“Too many times we have seen precious land, capital, brand and human resources inadvertently, unknowingly squandered by well meaning intentions. Too often a great looking design is built, yet it fails with distinction, fails because it achieves the wrong objective – or worse yet, no clear objective at all.”
“To paraphrase Clayton M. Christensen, the esteemed, late Harvard Business School professor and author of the seminal book, The Innovator’s Dilemma, ‘What is the job to be done, what are we hiring the product or service to do?’ As with an effective elevator pitch or approved dissertation thesis statement, concise simplicity takes great consideration. Once you know those whom you want to attract, once you know the experience you want to provide, and once you know the resulting emotional payoff you want to induce, then – from that origin of clarity – the vectors of design creativity emanate and freely flow.”
“Leading Physical Design is like conducting the proverbial orchestra, but predominantly for the eyes. After selecting the strategic music, after carefully selecting the musicians and determining who plays First Chair, after understanding the range, timbre and role of dozens of instruments, after choosing the tempo and interpretation of the piece, and after guiding the melodies, harmonies and tactical discord, the cohesive whole provides an emotionally rewarding experience of place.”
“There is a palpable social pang for places that delight and reassure, artistic enclaves to which to escape and re-create one’s self and reunite with one’s family and friends. A Zen-like pragmatism of ‘life is good right here, right now’ seems to be the shared social and personal payoff.”
“In designing the operations, the combination of legal agreements, demand & capacity research and planning, and financial projections, form the bedrock of experiential placemaking business.”
“Execution is the majority shareholder of a good idea.”
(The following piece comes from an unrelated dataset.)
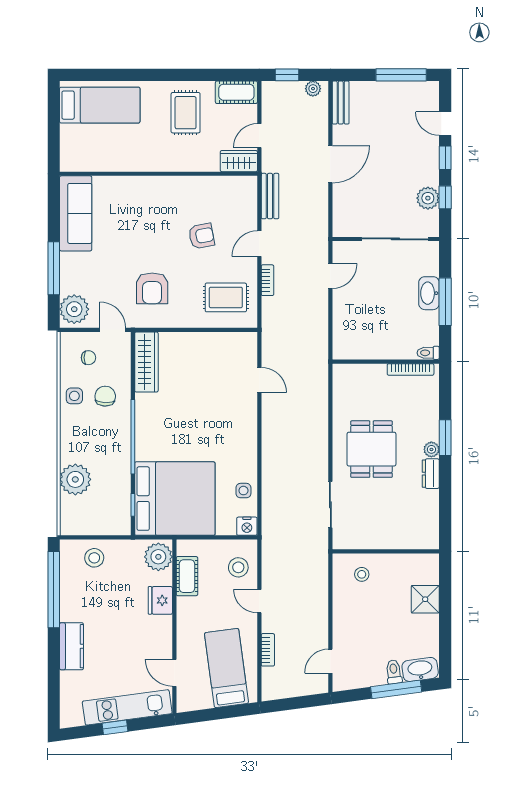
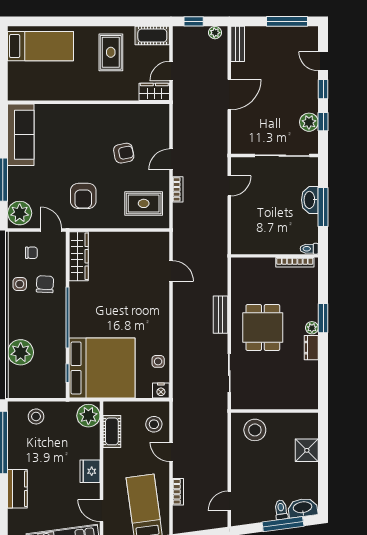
bench: (270, 196) -> (221, 315), moved
stool: (362, 574) -> (255, 430), width x1.89, depth x1.89
fridge: (160, 600) -> (90, 471), moved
“I believe that you have in front of you an exceptional design. It’s
full of art, it’s full of potential for culture, it’s full of the
promise of a place for our young children, and for those of us as we
grow older. I would ask you to do as we did, the Council did when we
voted the plan into existence. We gave it a lot of thought, we voted
it with enthusiasm, we voted it with a belief in the future. When we
were done, we felt really, really good about our choices.
I would ask you to look at this plan, recognize it for what it is, for
our future, and vote it with enthusiasm, with a belief that it will
get more things going, and you’ll be able to stand up and say like I
can, ‘Yes, we did it!’ Thank you.”
“As the myriad of issues surrounding the potential implementation of this strategy are considered, discussed and debated, the organization must strive to avoid losing the vision in the process of pursuing it.”